### PROBLEM DESCRIPTION
This exercise calls for a copy of every line in the listing below that carries the word "будет".

### RECORDS FOR THE EXERCISE
=== Begin Enclosure ===

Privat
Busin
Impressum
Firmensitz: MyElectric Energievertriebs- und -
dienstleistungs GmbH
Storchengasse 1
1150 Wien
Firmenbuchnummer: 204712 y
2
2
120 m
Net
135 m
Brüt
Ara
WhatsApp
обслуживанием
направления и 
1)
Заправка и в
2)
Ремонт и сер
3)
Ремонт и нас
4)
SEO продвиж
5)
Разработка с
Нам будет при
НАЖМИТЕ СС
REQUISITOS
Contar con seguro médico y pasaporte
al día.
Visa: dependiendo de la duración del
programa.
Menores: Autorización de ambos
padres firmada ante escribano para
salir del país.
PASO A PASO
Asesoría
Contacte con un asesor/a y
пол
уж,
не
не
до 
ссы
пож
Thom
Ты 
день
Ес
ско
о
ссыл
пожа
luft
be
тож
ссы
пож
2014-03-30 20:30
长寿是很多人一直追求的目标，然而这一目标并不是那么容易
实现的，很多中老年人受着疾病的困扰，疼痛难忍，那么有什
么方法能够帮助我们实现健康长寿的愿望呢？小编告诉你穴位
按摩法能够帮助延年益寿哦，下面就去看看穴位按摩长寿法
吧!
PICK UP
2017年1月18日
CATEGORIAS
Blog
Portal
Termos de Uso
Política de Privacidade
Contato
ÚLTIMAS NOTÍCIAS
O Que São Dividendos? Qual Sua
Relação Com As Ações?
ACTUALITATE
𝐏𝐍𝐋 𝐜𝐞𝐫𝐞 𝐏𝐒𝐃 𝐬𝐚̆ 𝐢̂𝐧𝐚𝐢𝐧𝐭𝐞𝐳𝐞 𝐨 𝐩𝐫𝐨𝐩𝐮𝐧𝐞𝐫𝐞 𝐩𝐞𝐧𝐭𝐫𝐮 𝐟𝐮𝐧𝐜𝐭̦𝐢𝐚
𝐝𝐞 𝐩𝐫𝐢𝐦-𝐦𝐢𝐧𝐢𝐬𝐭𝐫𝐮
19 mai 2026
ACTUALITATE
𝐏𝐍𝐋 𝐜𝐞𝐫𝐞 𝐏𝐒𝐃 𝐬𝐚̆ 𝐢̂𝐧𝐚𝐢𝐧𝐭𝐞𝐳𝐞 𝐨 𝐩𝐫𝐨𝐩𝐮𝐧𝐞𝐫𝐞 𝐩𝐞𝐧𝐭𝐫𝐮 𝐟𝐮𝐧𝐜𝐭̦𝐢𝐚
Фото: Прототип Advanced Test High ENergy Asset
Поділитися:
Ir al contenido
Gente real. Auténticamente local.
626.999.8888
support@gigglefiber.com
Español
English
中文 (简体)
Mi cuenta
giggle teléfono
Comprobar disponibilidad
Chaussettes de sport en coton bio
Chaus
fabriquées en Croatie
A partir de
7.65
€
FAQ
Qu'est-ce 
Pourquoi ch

=== End Enclosure ===
=== Begin Enclosure ===

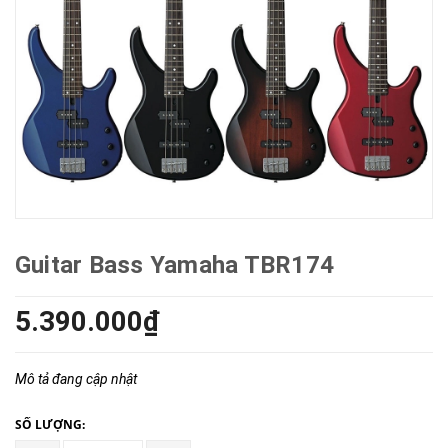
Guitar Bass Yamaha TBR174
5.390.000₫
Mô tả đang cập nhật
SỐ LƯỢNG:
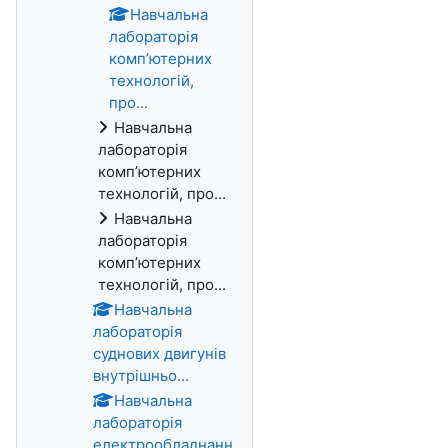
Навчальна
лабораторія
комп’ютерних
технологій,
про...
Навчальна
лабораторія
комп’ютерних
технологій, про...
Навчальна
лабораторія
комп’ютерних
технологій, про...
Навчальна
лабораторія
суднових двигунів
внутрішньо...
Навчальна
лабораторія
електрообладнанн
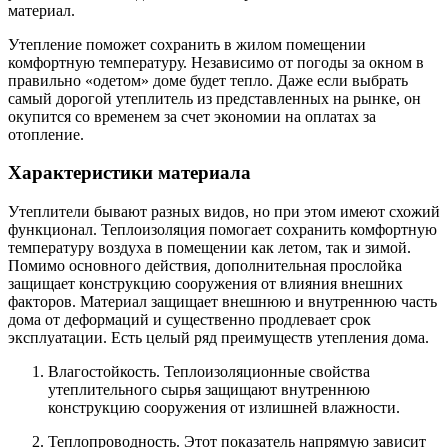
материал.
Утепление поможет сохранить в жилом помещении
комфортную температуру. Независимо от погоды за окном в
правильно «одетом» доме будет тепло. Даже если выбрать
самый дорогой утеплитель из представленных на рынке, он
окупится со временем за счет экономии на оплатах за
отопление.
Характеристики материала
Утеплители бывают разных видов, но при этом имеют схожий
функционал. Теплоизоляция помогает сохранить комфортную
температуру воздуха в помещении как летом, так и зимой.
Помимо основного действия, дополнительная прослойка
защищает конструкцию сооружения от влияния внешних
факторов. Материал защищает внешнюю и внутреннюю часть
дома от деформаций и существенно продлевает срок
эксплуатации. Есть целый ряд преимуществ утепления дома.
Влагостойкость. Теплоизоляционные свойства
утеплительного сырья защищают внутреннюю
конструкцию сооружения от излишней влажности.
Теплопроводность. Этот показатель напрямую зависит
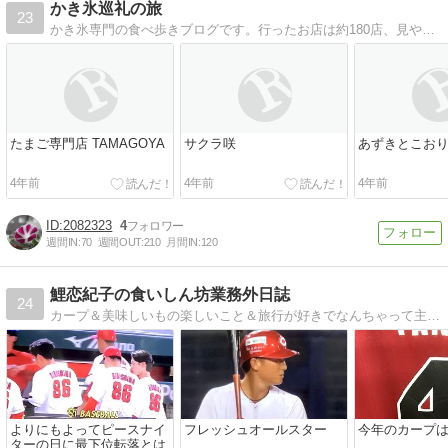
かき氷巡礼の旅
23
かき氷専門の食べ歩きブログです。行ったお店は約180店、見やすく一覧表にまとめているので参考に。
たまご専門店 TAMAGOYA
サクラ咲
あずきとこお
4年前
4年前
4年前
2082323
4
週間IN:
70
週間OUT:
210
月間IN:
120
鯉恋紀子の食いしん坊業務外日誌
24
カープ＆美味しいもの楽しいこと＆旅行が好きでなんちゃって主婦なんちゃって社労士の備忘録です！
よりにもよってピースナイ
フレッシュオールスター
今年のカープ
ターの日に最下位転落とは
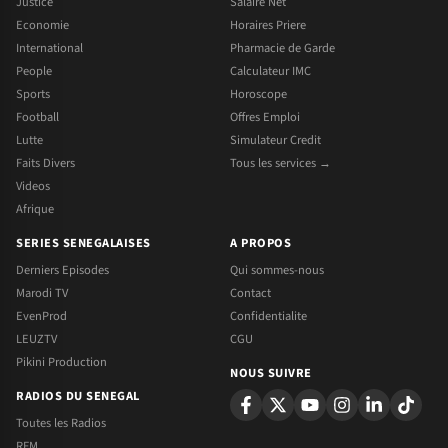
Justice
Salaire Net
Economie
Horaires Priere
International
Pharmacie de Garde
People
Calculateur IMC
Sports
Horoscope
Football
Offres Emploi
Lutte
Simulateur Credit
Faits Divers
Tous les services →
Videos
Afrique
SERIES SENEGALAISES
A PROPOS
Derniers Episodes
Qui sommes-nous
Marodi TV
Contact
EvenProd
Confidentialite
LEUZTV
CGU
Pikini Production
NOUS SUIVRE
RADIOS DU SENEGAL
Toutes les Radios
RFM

=== End Enclosure ===

### RESULT OF THE EXERCISE
Нам будет при
правильно «одетом» доме будет тепло. Даже если выбрать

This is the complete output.